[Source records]
++++++++++

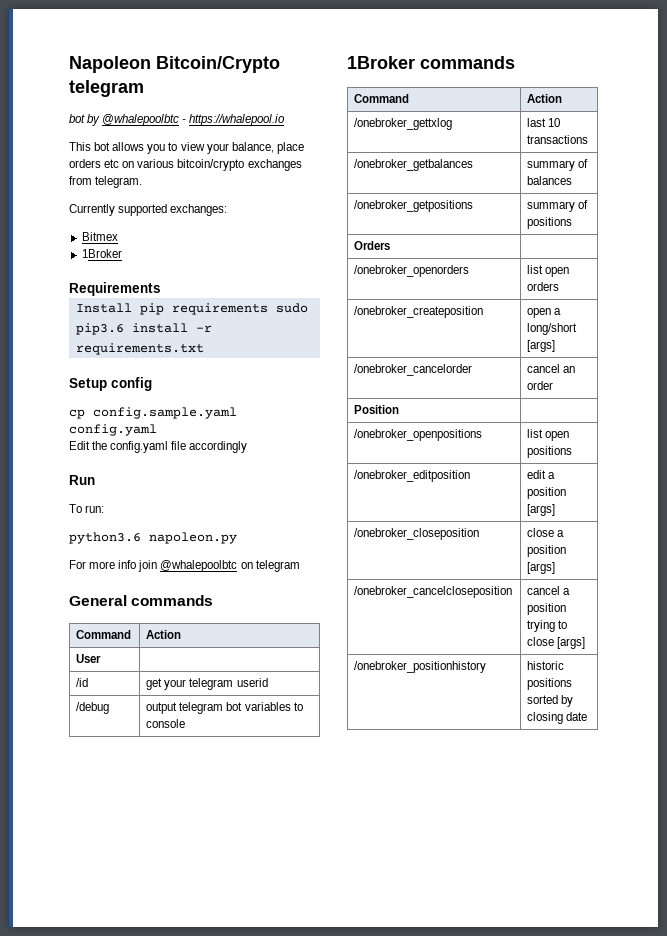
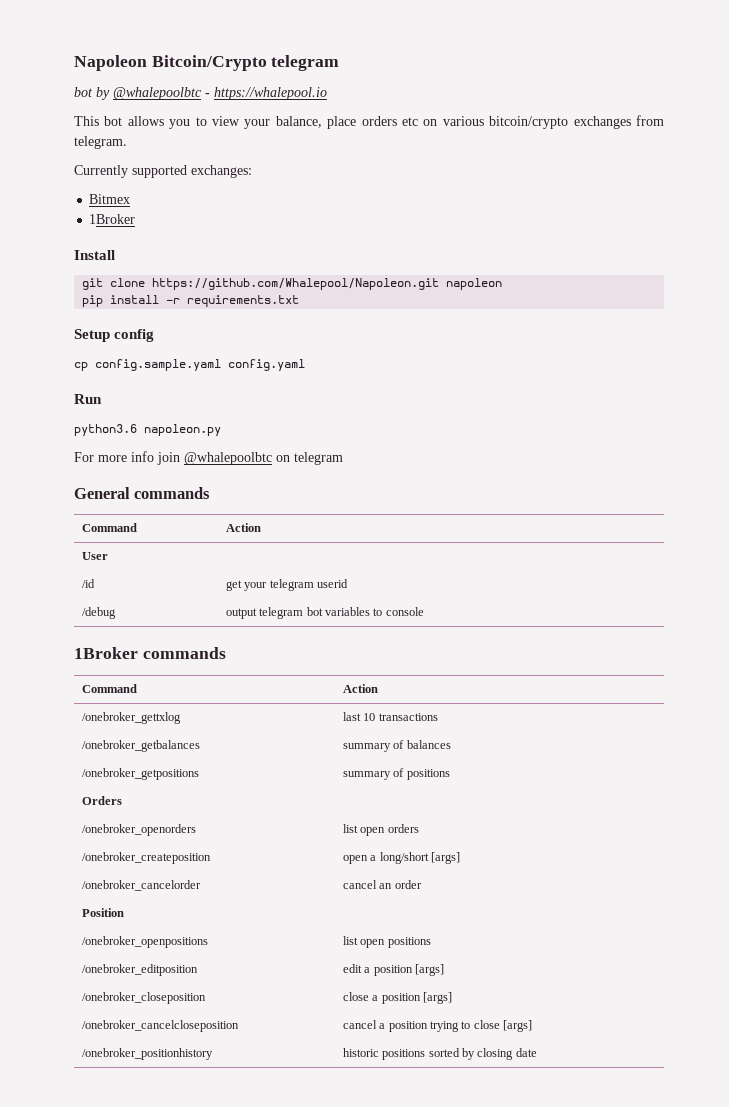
[69,282,161,296] [75,303,308,315] [75,323,124,335] Requirements // Install pip requirements sudo pip3.6 -> [74,250,115,260] [82,278,503,290] [82,295,104,307] Install // git clone https://github.com/Whalepool/Napoleon.git napoleon // pip
[69,441,248,453] // Edit the config.yaml file accordingly -> (305, 365) none
[69,504,105,513] // To run: -> (102, 399) none

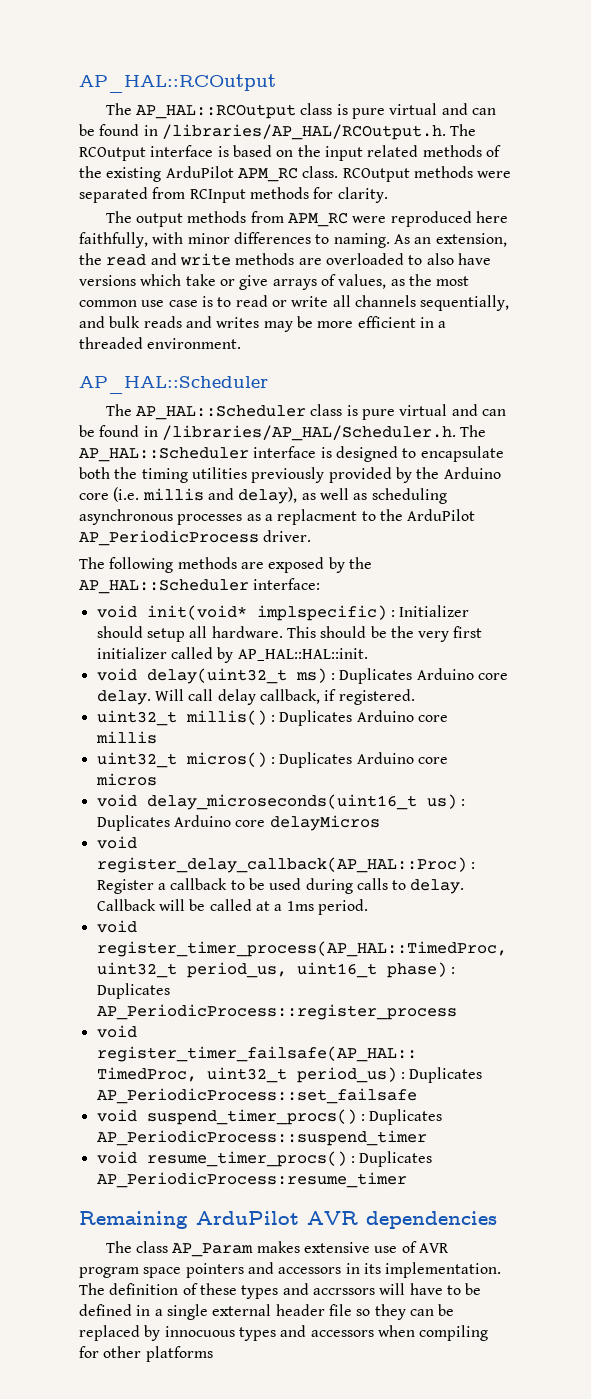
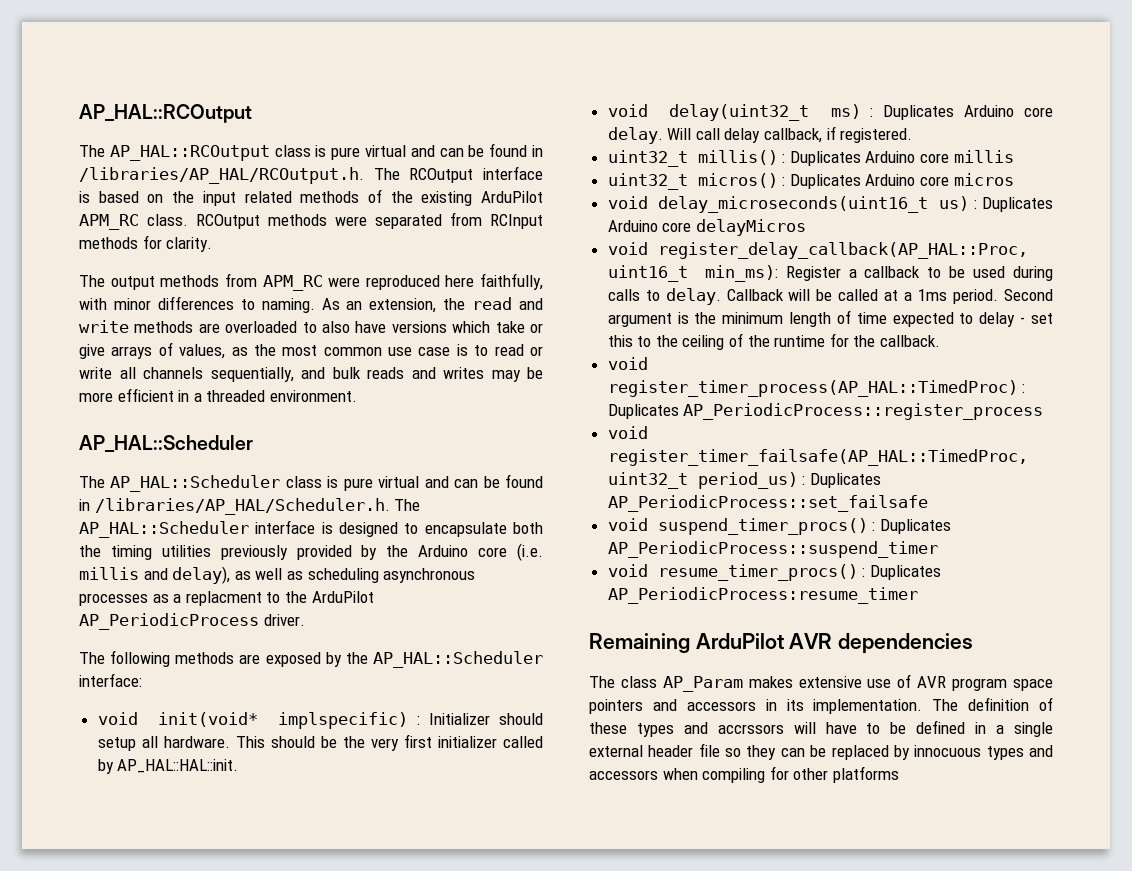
[96,857,475,873] register_delay_callback(AP_HAL::Proc) : -> [657,242,1028,259] [607,265,778,282] register_delay_callback(AP_HAL::Proc, uint16_t min_ms):
[96,920,137,933] [96,941,507,957] [96,962,447,978] // void register_timer_process(AP_HAL::TimedProc, uint32_t period_us, uint16_t phase) -> [1004,289,1053,301] [607,310,1054,327] [607,333,941,350] [607,357,648,370] [607,380,1018,397] Second argument is the minimum length of time expected to delay - set this to the ceiling of the runtime for the callback. // void register_timer_process(AP_HAL::TimedProc)

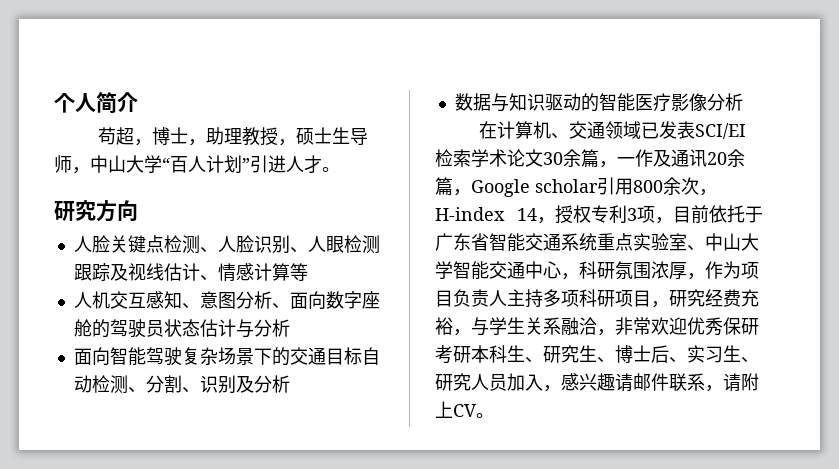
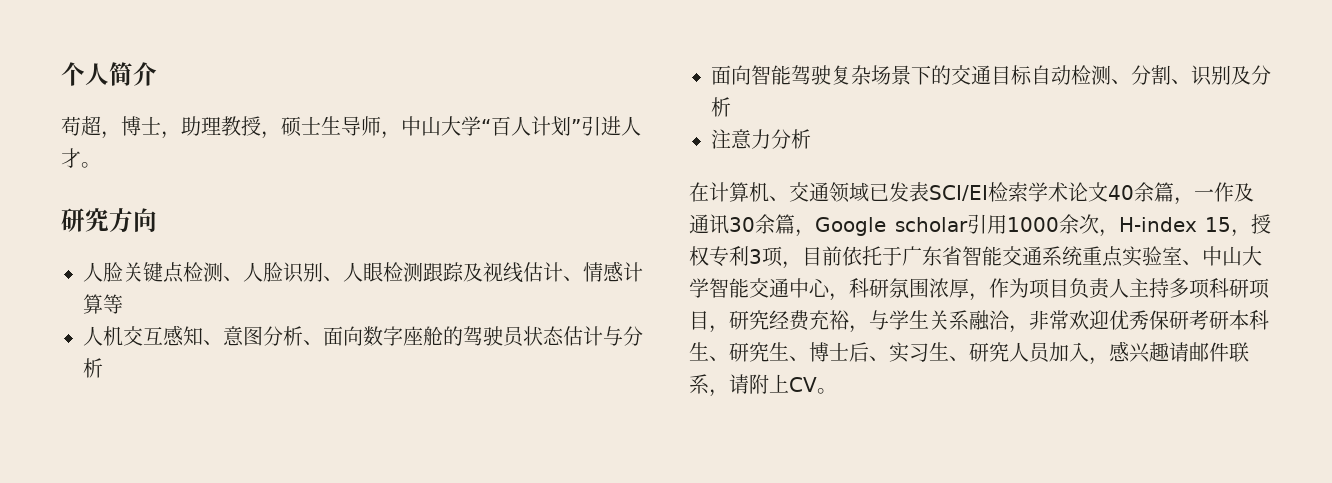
[454,93,707,112] 数据与知识驱动的智能医疗影像 -> [711,129,771,149] 注意力
[543,152,563,165] 30 -> [1108,185,1134,200] 40
[707,152,727,165] 20 -> [729,217,755,232] 30
[633,180,663,193] 800 -> [1006,217,1059,232] 1000
[517,208,537,221] 14 -> [1205,217,1231,232] 15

++++++++++

Extract every line above containing the word "none".

Exercise answer
[69,441,248,453] // Edit the config.yaml file accordingly -> (305, 365) none
[69,504,105,513] // To run: -> (102, 399) none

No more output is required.